— begin Records provided —
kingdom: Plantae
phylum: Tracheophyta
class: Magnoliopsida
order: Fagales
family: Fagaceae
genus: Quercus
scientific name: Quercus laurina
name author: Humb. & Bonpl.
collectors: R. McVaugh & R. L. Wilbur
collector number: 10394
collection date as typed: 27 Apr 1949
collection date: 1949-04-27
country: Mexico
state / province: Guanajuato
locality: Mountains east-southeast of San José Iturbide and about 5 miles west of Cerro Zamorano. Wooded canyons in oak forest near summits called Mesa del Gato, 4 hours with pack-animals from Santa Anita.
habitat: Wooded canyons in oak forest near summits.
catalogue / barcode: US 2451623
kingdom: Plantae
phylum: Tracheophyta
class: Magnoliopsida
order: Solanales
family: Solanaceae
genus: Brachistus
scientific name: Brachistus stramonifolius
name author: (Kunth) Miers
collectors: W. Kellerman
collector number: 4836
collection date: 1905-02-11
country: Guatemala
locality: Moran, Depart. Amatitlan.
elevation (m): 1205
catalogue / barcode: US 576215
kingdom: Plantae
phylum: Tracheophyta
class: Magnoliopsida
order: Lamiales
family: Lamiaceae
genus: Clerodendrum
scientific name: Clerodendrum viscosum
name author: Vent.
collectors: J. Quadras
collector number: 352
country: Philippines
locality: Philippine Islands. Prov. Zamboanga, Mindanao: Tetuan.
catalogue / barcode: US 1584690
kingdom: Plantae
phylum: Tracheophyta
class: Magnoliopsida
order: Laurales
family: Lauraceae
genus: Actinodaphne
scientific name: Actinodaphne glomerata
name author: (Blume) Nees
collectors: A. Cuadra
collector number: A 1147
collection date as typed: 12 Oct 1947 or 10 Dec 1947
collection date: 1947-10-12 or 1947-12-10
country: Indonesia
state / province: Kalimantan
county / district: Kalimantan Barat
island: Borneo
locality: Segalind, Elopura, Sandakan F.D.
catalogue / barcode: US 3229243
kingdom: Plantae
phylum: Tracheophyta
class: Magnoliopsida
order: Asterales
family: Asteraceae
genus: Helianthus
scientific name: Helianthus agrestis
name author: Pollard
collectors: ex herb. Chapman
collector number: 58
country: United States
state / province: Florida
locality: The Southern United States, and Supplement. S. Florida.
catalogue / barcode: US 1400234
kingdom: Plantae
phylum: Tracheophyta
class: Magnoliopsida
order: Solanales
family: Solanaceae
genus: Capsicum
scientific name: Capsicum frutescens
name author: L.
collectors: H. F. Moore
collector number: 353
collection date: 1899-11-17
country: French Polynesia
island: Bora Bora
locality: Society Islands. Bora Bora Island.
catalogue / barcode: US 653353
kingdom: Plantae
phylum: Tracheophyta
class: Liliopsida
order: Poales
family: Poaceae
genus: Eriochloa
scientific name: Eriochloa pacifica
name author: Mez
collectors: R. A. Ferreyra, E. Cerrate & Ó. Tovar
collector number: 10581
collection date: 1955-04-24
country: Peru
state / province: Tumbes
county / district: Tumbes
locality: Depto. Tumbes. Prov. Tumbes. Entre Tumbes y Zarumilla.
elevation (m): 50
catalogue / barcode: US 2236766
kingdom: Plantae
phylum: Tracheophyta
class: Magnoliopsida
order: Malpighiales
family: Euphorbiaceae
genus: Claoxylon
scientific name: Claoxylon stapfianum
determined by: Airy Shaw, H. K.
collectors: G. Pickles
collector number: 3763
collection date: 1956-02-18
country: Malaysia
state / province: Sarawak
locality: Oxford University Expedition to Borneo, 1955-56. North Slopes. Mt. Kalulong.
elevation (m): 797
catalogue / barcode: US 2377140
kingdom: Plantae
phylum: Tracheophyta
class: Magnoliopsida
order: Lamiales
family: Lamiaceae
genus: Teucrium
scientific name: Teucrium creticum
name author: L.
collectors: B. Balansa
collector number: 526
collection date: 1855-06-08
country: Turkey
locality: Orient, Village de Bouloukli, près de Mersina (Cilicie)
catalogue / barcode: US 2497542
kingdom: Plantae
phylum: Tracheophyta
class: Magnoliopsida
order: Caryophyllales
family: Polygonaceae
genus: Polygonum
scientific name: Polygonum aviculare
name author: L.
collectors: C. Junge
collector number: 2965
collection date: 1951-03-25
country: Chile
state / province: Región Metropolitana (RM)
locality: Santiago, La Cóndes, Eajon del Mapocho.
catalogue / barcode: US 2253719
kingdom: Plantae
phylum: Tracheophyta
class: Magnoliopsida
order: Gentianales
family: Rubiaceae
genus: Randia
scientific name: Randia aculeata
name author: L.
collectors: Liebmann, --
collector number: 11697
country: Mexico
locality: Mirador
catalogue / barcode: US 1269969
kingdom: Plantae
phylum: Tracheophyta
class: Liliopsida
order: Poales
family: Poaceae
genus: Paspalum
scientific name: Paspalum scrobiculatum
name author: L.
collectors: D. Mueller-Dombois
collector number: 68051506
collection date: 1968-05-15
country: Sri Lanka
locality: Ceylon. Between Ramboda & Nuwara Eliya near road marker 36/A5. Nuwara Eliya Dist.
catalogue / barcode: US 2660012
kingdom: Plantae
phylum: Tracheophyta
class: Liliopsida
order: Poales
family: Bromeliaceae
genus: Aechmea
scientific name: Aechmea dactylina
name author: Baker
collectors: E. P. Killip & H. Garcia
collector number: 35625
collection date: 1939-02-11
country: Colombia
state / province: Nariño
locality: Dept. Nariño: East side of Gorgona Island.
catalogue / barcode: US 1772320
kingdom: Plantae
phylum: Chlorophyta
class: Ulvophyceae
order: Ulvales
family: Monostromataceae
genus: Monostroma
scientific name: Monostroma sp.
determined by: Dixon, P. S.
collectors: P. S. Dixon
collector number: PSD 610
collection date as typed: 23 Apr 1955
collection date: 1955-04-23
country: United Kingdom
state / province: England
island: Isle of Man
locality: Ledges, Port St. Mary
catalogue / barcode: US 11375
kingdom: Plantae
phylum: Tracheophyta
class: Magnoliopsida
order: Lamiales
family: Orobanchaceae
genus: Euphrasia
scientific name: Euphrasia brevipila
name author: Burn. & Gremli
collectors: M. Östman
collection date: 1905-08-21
— end Records provided —
### Task details
Take the stretch of data from the start through the line containing "collector number: 10394", and reproduce those lines with "name author" renamed to "authority", leaving everything else unchanged.

### Result of this task
kingdom: Plantae
phylum: Tracheophyta
class: Magnoliopsida
order: Fagales
family: Fagaceae
genus: Quercus
scientific name: Quercus laurina
authority: Humb. & Bonpl.
collectors: R. McVaugh & R. L. Wilbur
collector number: 10394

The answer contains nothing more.